DEV Community

Raymond Camden
Raymond Camden

Posted on • Originally published at raymondcamden.com on

Graphing Movie Rating Distribution For No Good Reason

I'm on vacation this week (one of the benefits of working for Adobe are two shutdowns during the year) and haven't really had a chance to write a lick of code (been busy grinding levels in Black Ops multiplayer), but yesterday I found myself working on a small demo for no real important reason outside of just wanting to see what would happen. For folks outside of America, the MPA (formally the MPAA) is the Motion Picture Association. They're responsible for assigning ratings to movies released in America.
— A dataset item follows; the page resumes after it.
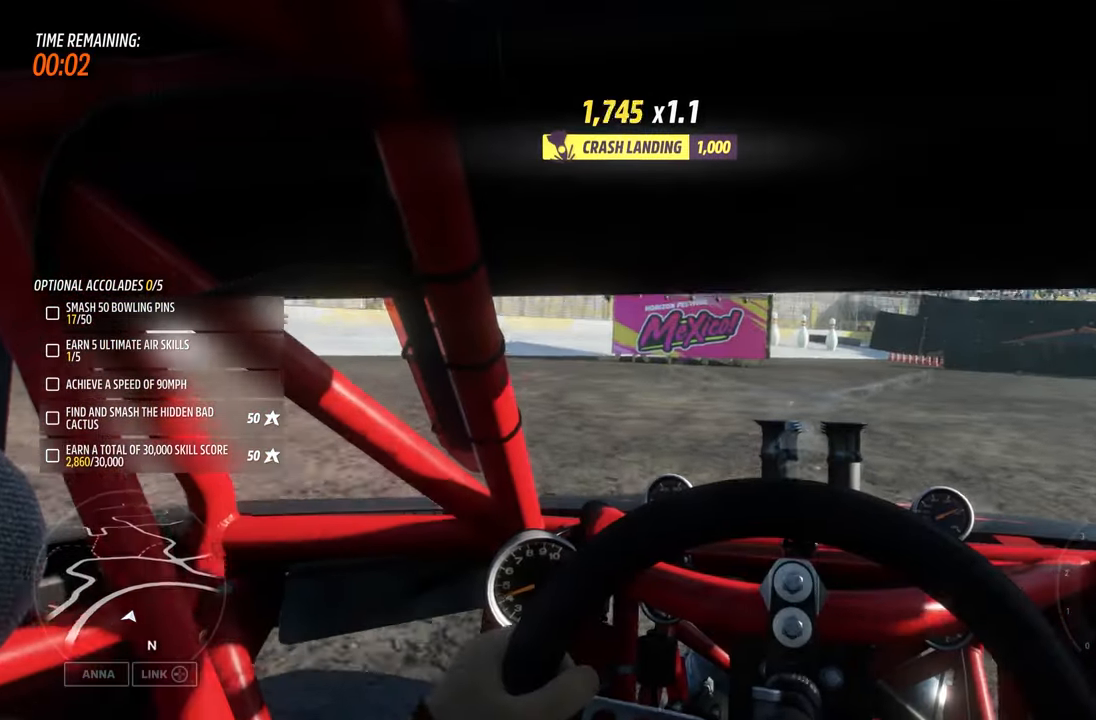
{"buttons": ["R2"], "left_stick": "right", "right_stick": "center", "events": [[17, "R2", "down"], [167, "left_stick", "right"]]}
There's a lot to be said about these ratings, and if you haven't seen it, I highly recommend "This Film is Not Yet Rated" as it details some of the hypocritical ratings giving out by the association.

I found myself on the web site for the ratings system, https://www.filmratings.com/, and discovered they had a search engine that let you find films for a particular year and rating. For example, here's the R movies released when I was born: https://www.filmratings.com/Search?filmYear=1973&filmRating=R&x=20&y=18

Being the kind of person I am, I opened up devtools in my browser and discovered the web site was hitting a SOAP based web service to get its data: https://www.filmratings.com/Filmratings_CARA/WebCaraSearch/Service.asmx

I love SOAP web services, and by love, I mean truly, truly hate. But I've dealt with them before ("Working with SOAP in a Node App") and I thought it would be interesting to see how the distribution of ratings varied over the years. I noticed that the web service returned a value representing the total number of films for a year and rating along with a page of data. The total would be enough for me. By playing with the web site, I discovered that the earliest data I could get was for 1968, and with that I whipped up a script that would gather totals for ratings from 1968 to 2020.
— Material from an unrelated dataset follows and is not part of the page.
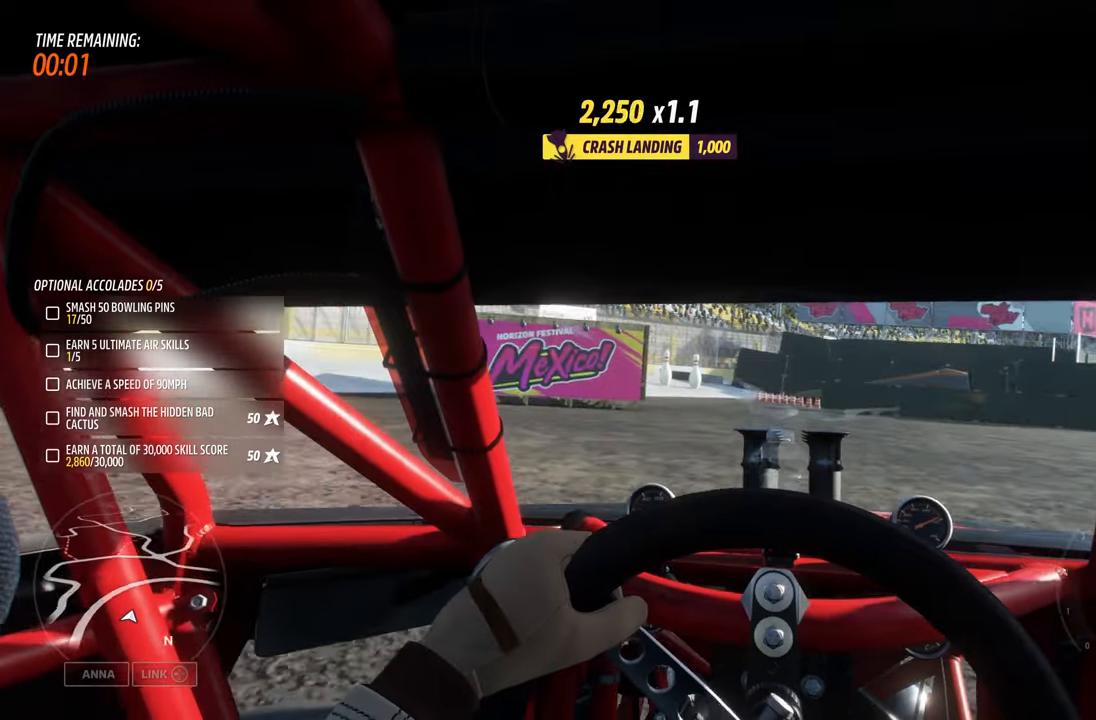
{"buttons": ["R2"], "left_stick": "right", "right_stick": "center", "events": []}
Note that the ratings themselves have changed over the years. For example, PG-13 was added in 1984. Some, like "GP", were removed. "X" was changed to "NC-17". For my script I decided to focus on the "common" ratings most people recognize.
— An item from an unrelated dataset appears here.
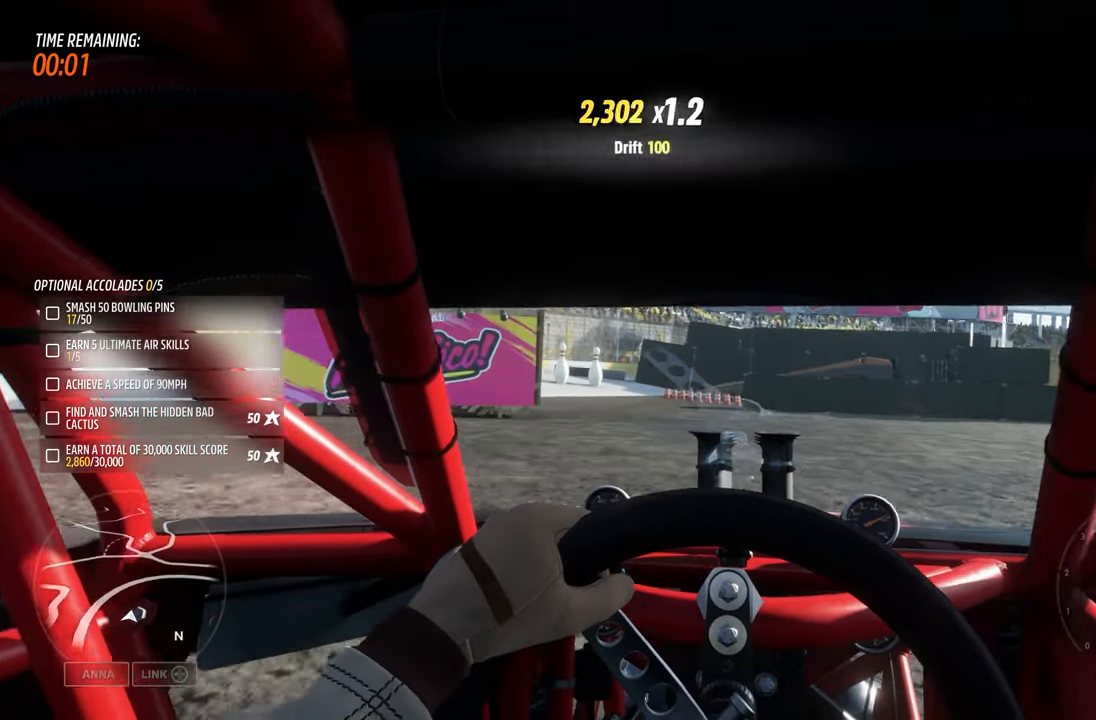
{"buttons": ["R2"], "left_stick": "up-left", "right_stick": "center", "events": [[383, "left_stick", "up-left"]]}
I began with a simple script to get one year, one rating:

const soap = require('soap');
const apiWSDL = 'https://www.filmratings.com/Filmratings_CARA/WebCaraSearch/Service.asmx?WSDL';
const xml2js = require('xml2js');

(async () => {

    let year = 1968;
    let rating = 'G';

    let client = await soap.createClientAsync(apiWSDL);

    let result = await client.GetTitleListByYearRatingFullWithPaginationAsync({
        year: 1968,
        rating: 'G'
    });

    let parser = new xml2js.Parser();

    let xml = result[0]['GetTitleListByYearRatingFullWithPaginationResult'];
    //console.log(xml);
    let data = await parser.parseStringPromise(xml);
    let total = data.SearchResults.total_response[0];
    console.log(`There were ${total} ${rating} movies in ${year}`);

})();
Enter fullscreen mode Exit fullscreen mode

Notice I'm using soap and xml2js packages. The soap package handles talking to the web sevvice and xml2js helps me parse the final result. Remember I'm only interested in the total, not the names of the movies. With this done, I then made the script a bit more generic:

const soap = require('soap');
const apiWSDL = 'https://www.filmratings.com/Filmratings_CARA/WebCaraSearch/Service.asmx?WSDL';
const xml2js = require('xml2js');
const parser = new xml2js.Parser();
let client;
const ratings = ['G', 'PG', 'PG-13', 'R', 'NC-17','X'];
const startYear = 1968;
const endYear = 2020;
const fs = require('fs');

const totalResult = [];

(async () => {

    for(let year=startYear; year <= endYear; year++) {
        let yearResult = { year, ratings:{} };
        for(let x=0; x < ratings.length; x++) {
            let rating = ratings[x];
            let total = await getTotal(year, rating);
            console.log(`There were ${total} ${rating} movies in ${year}`);
            yearResult.ratings[rating] = parseInt(total,10);
        }
        totalResult.push(yearResult);
    }

    fs.writeFileSync('./mparatings.json', JSON.stringify(totalResult), 'utf8');
    console.log('Wrote out the data.');

})();

async function getTotal(year, rating) {
    if(!client) client = await soap.createClientAsync(apiWSDL);
    let result = await client.GetTitleListByYearRatingFullWithPaginationAsync({
        year,
        rating
    });

    let xml = result[0]['GetTitleListByYearRatingFullWithPaginationResult'];
    //console.log(xml);
    let data = await parser.parseStringPromise(xml);
    let total = data.SearchResults.total_response[0];
    return total;
}
Enter fullscreen mode Exit fullscreen mode

Notice I write out the results to a file. My thinking was that I'd do the "scrape" of the data once only. I didn't want to 'abuse' the API and hit it while I played with the results. Here's a subset of how the results look:

[
    {
        "year": 1968,
        "ratings": {
            "G": 181,
            "PG": 0,
            "PG-13": 0,
            "R": 49,
            "NC-17": 0,
            "X": 3
        }
    },
    {
        "year": 1969,
        "ratings": {
            "G": 175,
            "PG": 0,
            "PG-13": 0,
            "R": 77,
            "NC-17": 0,
            "X": 13
        }
    },
    // more years...
]
Enter fullscreen mode Exit fullscreen mode

Cool. So at this point, I had all my data, I just needed to chart it. Since I can't seem to use the same client-side charting solution more than once in a row, I went with ApexCharts since it was free and came up when I searched for a stacked bar chart. I'll shate the code, but honestly I mostly just cut and pasted from their docs. Here's the HTML, which is just an empty div:

<html>
<head>
</head>


<body>

<div id="chart"></div>

<script src="https://cdn.jsdelivr.net/npm/apexcharts"></script>
<script src="mpa_app.js"></script>

</body>
</html>
Enter fullscreen mode Exit fullscreen mode

And here's the code. Most of the work is in translating the data I made into a form that ApexCharts wants.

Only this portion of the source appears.